Over the past five and a half years, the Fukushima fisheries experimental station analysed fish and shellfish samples. For the first time in years, radioactive cesium levels are within the safety limit.


Tokyo (AsiaNews) – For the first time since the 2011 nuclear disaster, radiation levels in some fish and shellfish samples from Fukushima Prefecture are within the safety limit.

Species including bass, rockfish and stone flounder – sales of which were banned by the central government – were tested between 11 and 28 November, and the prefectural authorities said they all fell below the detection threshold, meaning radioactive cesium was not detected in any samples.

The main reason is that most fish species have undergone a generation change over the past five years with the contaminated marine life dying out, said officials at the prefecture’s fisheries experimental station.

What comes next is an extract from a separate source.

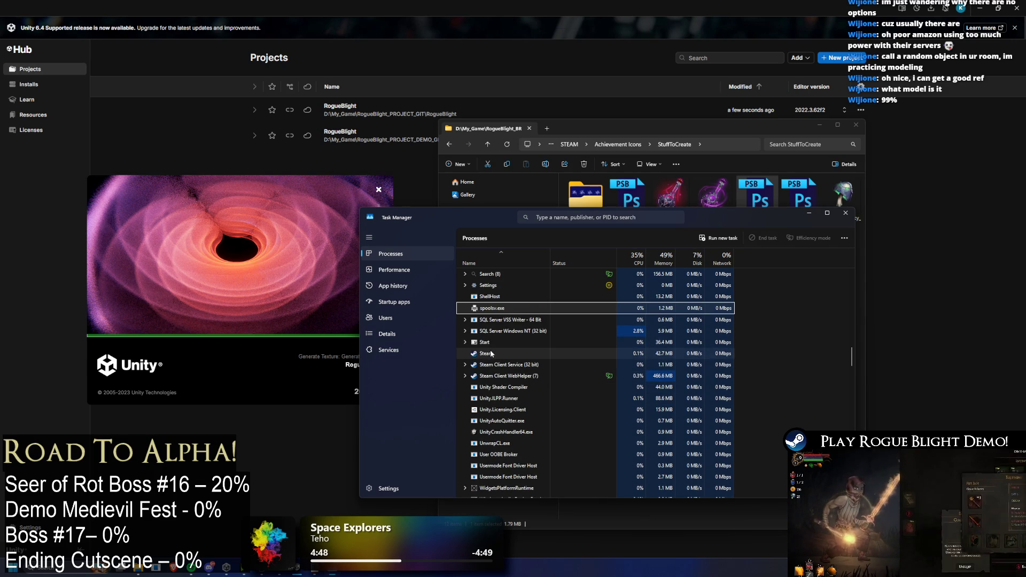
click(515, 342)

The passage of time also helped fish exude radioactive cesium from their bodies.

The prefectural government began testing in April 2011 following the disaster at the Fukushima No. 1 nuclear plant caused the previous month by an earthquake-induced tsunami.

A few days after the first incident, the N. 3 plant experienced a second explosion. In late March 2011, the level of radioactive iodine leaked from the reactor had contaminated coastal waters 1,250 times over the safety limit.

Since then, 40,000 fish and shellfish samples have been checked from 186 species. The initial results indicate that more than 90 per cent of the samples were contaminated with radioactive cesium above the central government’s safety limit of 100 becquerels per kilogram.

Afterwards, the percentage of polluted fish and shellfish declined annually. The tests since April last year showed that the pollution in all samples was within the safety limit.

The monitoring covers seafood caught in 30 locations, in waters with a depth of 5 metres and at a distance of hundreds of meters from the shore, including the area in a 20-kilometer radius of the crippled plant.

“The number of people who are today willing to buy fish from Fukushima is very low,” said Mr. Kazunori Endo, director general of the local Soma Sousou Fishermen’s Cooperative. As a result of this, the local fishing industry has been operating at less than 10 per cent of its capacity.